▶ TO DO:
Reproduce the following passage on the impeachment inquiry word for word, in full.

▶ EXERCISE TEXT:
At the heart of the impeachment probe is a July call with the president of Ukraine, in which Trump pressed the leader to investigate Democrats and political rival Joe Biden as Trump was withholding military aid to the country.
Richard Nixon resigned, but Congress never in American history has removed a president from office.
Trump tweeted that if Democrats “are going to impeach me, do it now, fast." He said he wants to get on to a “fair trial” in the Senate. The president also said that Democrats have “gone crazy."
At the White House, press secretary Stephanie Grisham tweeted that Pelosi and the Democrats “should be ashamed, then she, too, looked past the likely impeachment in the Democratic-controlled House to trial in the Republican-majority Senate.
The chairmen of the House committees conducting the impeachment inquiry will begin drafting the articles, and some lawmakers are expecting to remain in Washington over the weekend.
On Wednesday, Pelosi met behind closed doors with her Democratic caucus, asking, "Äre you ready?"

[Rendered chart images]
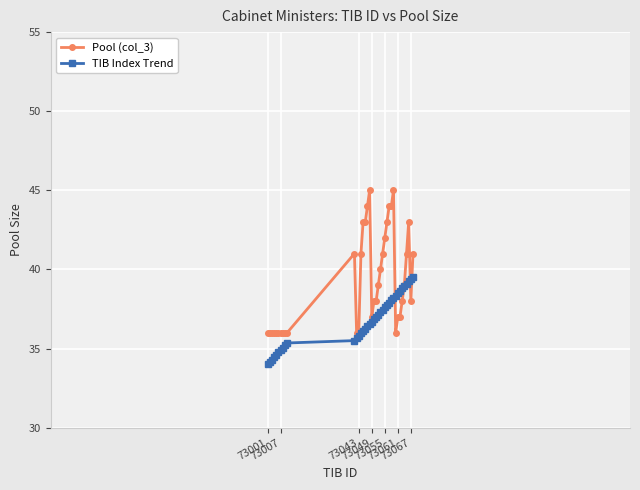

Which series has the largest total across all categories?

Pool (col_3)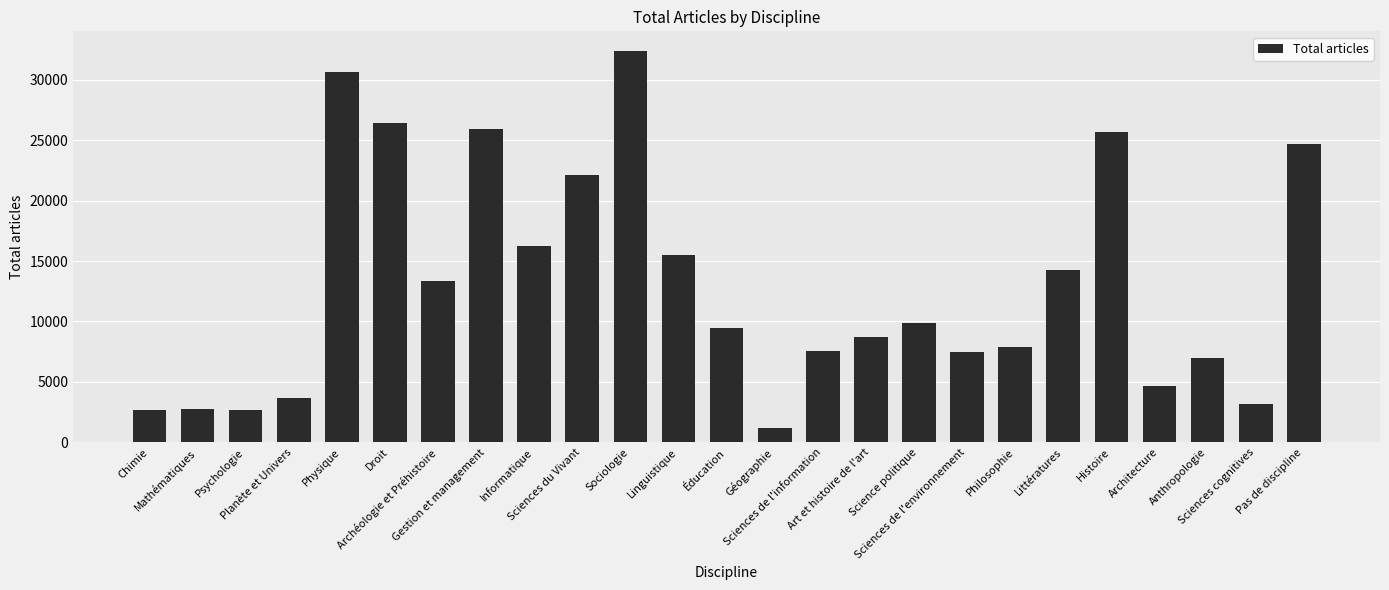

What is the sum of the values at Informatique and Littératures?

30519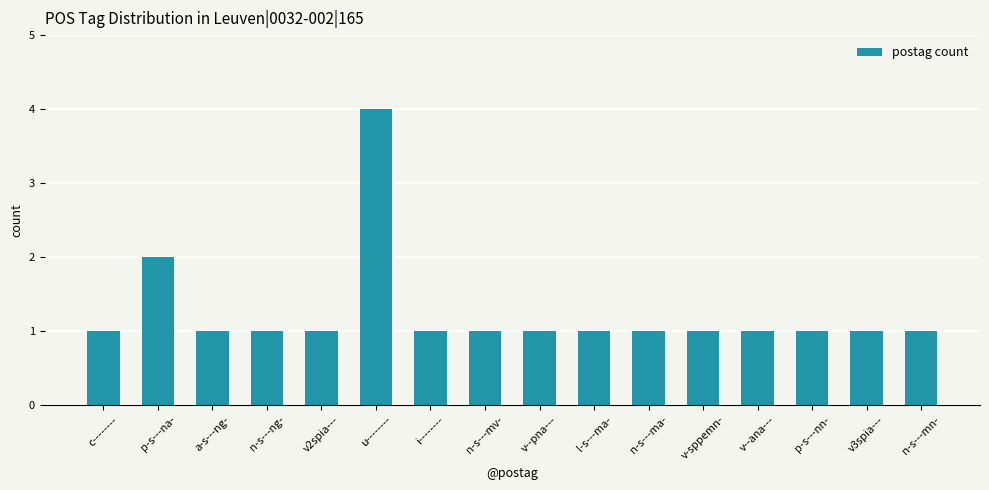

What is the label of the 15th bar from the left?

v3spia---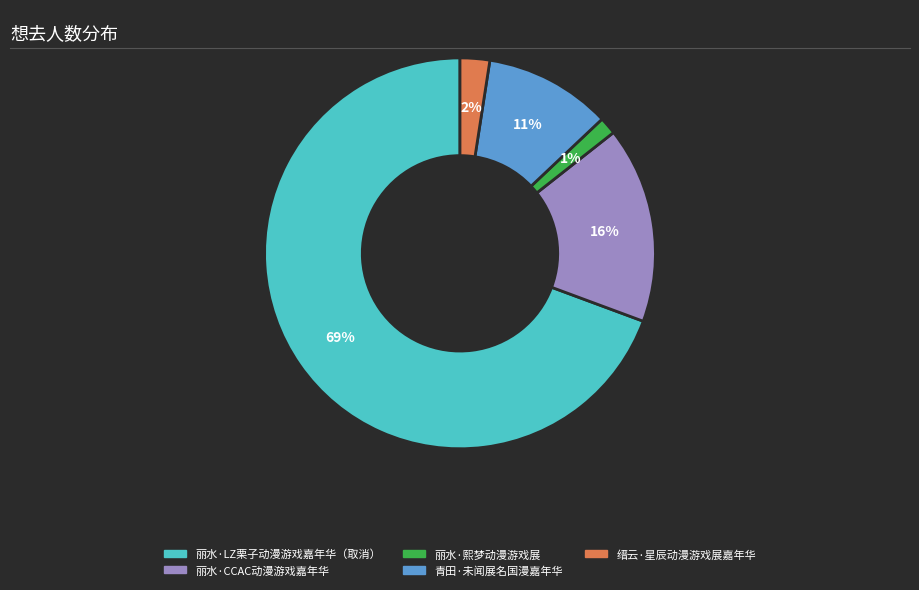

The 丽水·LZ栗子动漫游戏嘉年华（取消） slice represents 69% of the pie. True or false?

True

▶ COMPLETED EXERCISE:
At the heart of the impeachment probe is a July call with the president of Ukraine, in which Trump pressed the leader to investigate Democrats and political rival Joe Biden as Trump was withholding military aid to the country.
Richard Nixon resigned, but Congress never in American history has removed a president from office.
Trump tweeted that if Democrats “are going to impeach me, do it now, fast." He said he wants to get on to a “fair trial” in the Senate. The president also said that Democrats have “gone crazy."
At the White House, press secretary Stephanie Grisham tweeted that Pelosi and the Democrats “should be ashamed, then she, too, looked past the likely impeachment in the Democratic-controlled House to trial in the Republican-majority Senate.
The chairmen of the House committees conducting the impeachment inquiry will begin drafting the articles, and some lawmakers are expecting to remain in Washington over the weekend.
On Wednesday, Pelosi met behind closed doors with her Democratic caucus, asking, "Äre you ready?"